[begin Supplied passage]
# Buying a Sig P220 factory magazine clip



## cquence (Sep 29, 2008)

I'm looking to get another magazine clip, and just wondering if I should buy my clip directly from Sig or can I trust like say Midwayusa.com. They say they sell factory Sig Sauer magazine clips there. I have 2 clips and looking to get another one for my Equinox.


----------



## BeefyBeefo (Jan 30, 2008)

cquence said:


> I'm looking to get another magazine *clip,*:shock:





> and just wondering if I should buy my *clip*:rip:





> directly from Sig or can I trust like say Midwayusa.com. They say they sell factory Sig Sauer magazine *clips*:bio:





> there. I have 2 *clips*:enforcer:


:buttkick:


----------



## BeefyBeefo (Jan 30, 2008)

Oh, I forgot...

You can buy your *magazines* from anywhere, just purchase factory *magazines*.

-Jeff-:numbchuck:


----------



## DevilsJohnson (Oct 21, 2007)

:smt082

Midway sells factory mags..several people do. Do a little comparative shopping and go with the best price.


----------



## Ram Rod (Jan 16, 2008)

My local Gellco sporting goods store stocks them for $29.95 now. I bought three from there this past summer for $24.95. I've also bought a couple from topgunsupply whom I highly recommend. I've stuck with the factory stainless steel mags that say made in Italy...the eight rounders.
http://www.topgunsupply.com/magazines-sig-sauer_p220/


----------



## tekhead1219 (May 16, 2008)

What is a magazine clip? Is it for hanging the mag from your hip pocket? Would like to see how it goes into the well.:anim_lol:


----------



## Growler67 (Sep 8, 2008)

When checking the package, you can always trust MecGar. They produce the factory mags for SiG. There are other brands that are reliable, ProMag is NOT among these. Stay away.......far far away from these. Made cheaply and questionable reliability at best. I suppose they can be used for function drills but short of that.......

BTW, there are many in the firearms communities that have very strong feelings about terminology. "Clip" is common speak for "mall ninja" and other "blinded by Hollywierd" types that generally don't know much better. "Magazine" is the more accurate and proper term for what you are asking about. You can check www.topgunsupply.com for spares as well. Trusted vendor from personal experience and you will be hard pressed to find better service.


----------



## cquence (Sep 29, 2008)

Ok I will remember that..."MAGAZINE!" How many "Magazines" do you guys have for your gun? Just wanted to know cause I am debating if I should get just 1 or maybe even 2.


----------



## Growler67 (Sep 8, 2008)

cquence said:


> Ok I will remember that..."MAGAZINE!" How many "Magazines" do you guys have for your gun? Just wanted to know cause I am debating if I should get just 1 or maybe even 2.


Personal preference will dictate. I like to have 5 per. One in, two loaded is my "carry" setup with two spares for rotation. How ever many you choose will come down to your needs and wants. If you don't carry or intend to, then whatever you feel will suit your needs at the range will be fine.


----------



## Alaskan_Viking (Jun 13, 2006)

In response to OP.


----------



## JustRick (Sep 14, 2008)

cquence said:


> Ok I will remember that..."MAGAZINE!" How many "Magazines" do you guys have for your gun? Just wanted to know cause I am debating if I should get just 1 or maybe even 2.


Six. And if The One is elected president I might just buy a few more before Inauguration Day.


----------



## unpecador (May 9, 2008)

I currently have twelve between two handguns.


----------



## Ram Rod (Jan 16, 2008)

cquence said:


> Ok I will remember that..."MAGAZINE!" How many "Magazines" do you guys have for your gun? Just wanted to know cause I am debating if I should get just 1 or maybe even 2.


I keep five for my P220. More wouldn't be a bad idea, but I'm good for now.


----------
[end Supplied passage]
■ Stated task
Reproduce the forum thread on Sig P220 magazines word for word, between "Personal preference will" and "(Jun 13, 2006)", inclusive. The lines that come next are taken from a separate source.
[begin Dataset excerpt]
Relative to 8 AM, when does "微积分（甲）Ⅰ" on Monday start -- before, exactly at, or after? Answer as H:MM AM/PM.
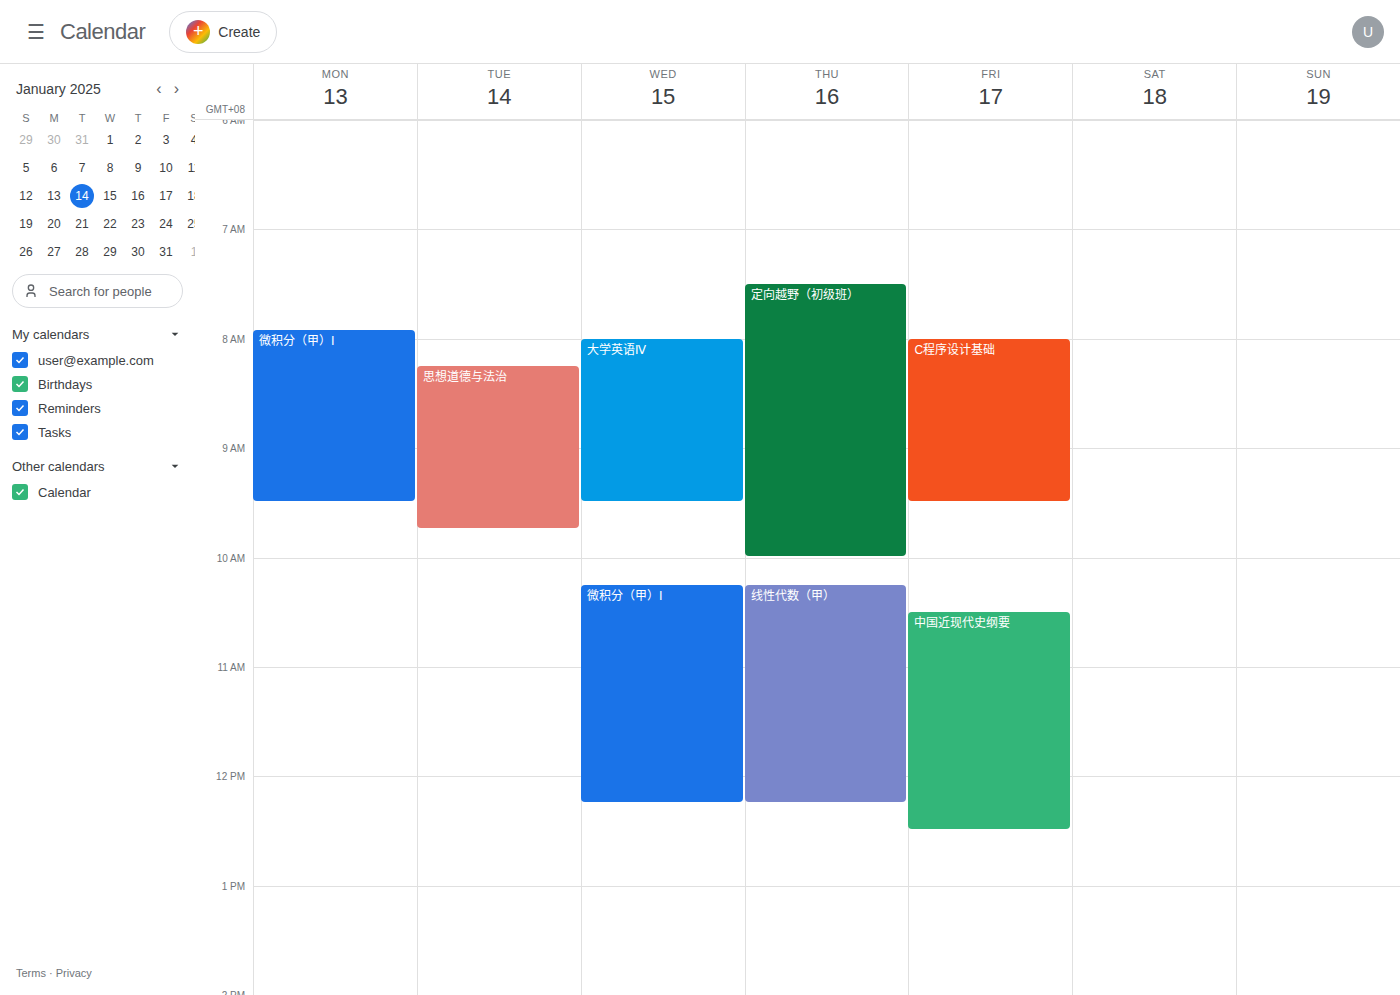
7:55 AM -- before 8 AM, 5 minutes above the 8 AM line.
[end Dataset excerpt]
■ Exercise output
Personal preference will dictate. I like to have 5 per. One in, two loaded is my "carry" setup with two spares for rotation. How ever many you choose will come down to your needs and wants. If you don't carry or intend to, then whatever you feel will suit your needs at the range will be fine.


----------



## Alaskan_Viking (Jun 13, 2006)